(DATASET RECORDS begins)

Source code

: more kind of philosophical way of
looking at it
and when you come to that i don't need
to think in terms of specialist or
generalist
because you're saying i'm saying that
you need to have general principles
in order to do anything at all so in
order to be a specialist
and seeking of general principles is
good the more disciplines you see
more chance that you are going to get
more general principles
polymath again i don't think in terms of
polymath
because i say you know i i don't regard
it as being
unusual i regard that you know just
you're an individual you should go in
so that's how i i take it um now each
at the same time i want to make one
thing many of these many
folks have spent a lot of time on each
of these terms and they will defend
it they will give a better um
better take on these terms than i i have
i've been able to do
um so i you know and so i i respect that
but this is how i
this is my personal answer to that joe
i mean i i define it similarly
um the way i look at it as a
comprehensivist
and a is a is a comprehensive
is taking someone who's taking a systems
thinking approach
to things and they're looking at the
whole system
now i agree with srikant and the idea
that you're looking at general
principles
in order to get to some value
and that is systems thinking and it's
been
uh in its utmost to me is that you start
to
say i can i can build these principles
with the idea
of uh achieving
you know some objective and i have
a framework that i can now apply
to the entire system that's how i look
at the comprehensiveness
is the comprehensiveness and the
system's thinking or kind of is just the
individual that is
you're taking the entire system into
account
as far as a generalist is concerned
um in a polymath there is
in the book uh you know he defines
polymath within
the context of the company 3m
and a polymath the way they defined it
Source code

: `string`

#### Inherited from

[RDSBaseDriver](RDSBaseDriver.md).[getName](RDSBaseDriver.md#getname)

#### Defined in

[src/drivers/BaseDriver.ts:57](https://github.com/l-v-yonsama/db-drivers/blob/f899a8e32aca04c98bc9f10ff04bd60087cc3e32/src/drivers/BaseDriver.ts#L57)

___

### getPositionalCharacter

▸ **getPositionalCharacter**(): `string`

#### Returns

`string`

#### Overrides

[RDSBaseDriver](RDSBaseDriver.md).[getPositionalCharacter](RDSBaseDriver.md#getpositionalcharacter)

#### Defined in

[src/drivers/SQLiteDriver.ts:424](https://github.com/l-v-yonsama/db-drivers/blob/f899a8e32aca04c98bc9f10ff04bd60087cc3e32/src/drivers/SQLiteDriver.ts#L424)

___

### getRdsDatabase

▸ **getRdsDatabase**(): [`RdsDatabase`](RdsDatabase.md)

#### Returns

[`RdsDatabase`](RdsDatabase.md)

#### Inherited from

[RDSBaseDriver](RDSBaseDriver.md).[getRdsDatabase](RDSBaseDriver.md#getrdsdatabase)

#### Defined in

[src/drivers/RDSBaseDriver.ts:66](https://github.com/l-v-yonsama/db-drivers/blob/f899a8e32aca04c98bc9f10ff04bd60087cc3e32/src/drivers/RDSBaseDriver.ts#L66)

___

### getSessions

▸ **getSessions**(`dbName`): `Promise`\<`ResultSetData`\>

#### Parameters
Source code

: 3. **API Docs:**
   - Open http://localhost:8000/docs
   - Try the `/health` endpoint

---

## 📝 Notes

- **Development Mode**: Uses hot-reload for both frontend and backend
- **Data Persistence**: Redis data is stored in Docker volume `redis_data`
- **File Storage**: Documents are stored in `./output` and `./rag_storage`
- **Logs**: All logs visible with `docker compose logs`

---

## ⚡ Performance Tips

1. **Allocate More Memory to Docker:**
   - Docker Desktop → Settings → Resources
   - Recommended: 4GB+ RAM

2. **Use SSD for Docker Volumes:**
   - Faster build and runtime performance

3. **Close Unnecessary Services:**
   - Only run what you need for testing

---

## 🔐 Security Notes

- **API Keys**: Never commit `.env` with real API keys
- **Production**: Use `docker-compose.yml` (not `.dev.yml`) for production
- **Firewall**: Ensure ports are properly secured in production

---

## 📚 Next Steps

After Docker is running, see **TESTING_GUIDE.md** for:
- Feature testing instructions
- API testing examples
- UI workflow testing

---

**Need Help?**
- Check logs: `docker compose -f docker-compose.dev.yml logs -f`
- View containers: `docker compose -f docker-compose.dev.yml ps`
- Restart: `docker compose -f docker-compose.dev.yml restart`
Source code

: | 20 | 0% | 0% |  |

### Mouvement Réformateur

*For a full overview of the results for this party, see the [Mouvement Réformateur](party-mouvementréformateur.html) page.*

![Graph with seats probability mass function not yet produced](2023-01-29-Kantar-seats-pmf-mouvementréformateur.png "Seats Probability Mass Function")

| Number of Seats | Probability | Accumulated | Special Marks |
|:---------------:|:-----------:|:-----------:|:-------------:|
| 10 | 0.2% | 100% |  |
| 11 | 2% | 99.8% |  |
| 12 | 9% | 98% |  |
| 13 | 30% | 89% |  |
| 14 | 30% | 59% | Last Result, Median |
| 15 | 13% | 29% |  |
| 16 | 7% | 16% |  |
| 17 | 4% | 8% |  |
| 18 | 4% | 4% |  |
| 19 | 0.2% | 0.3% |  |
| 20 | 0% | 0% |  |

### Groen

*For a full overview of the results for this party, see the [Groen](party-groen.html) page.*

(DATASET RECORDS ends)

Write out each line above that contains the word "know".

because i say you know i i don't regard
unusual i regard that you know just
um so i you know and so i i respect that
you know some objective and i have
in the book uh you know he defines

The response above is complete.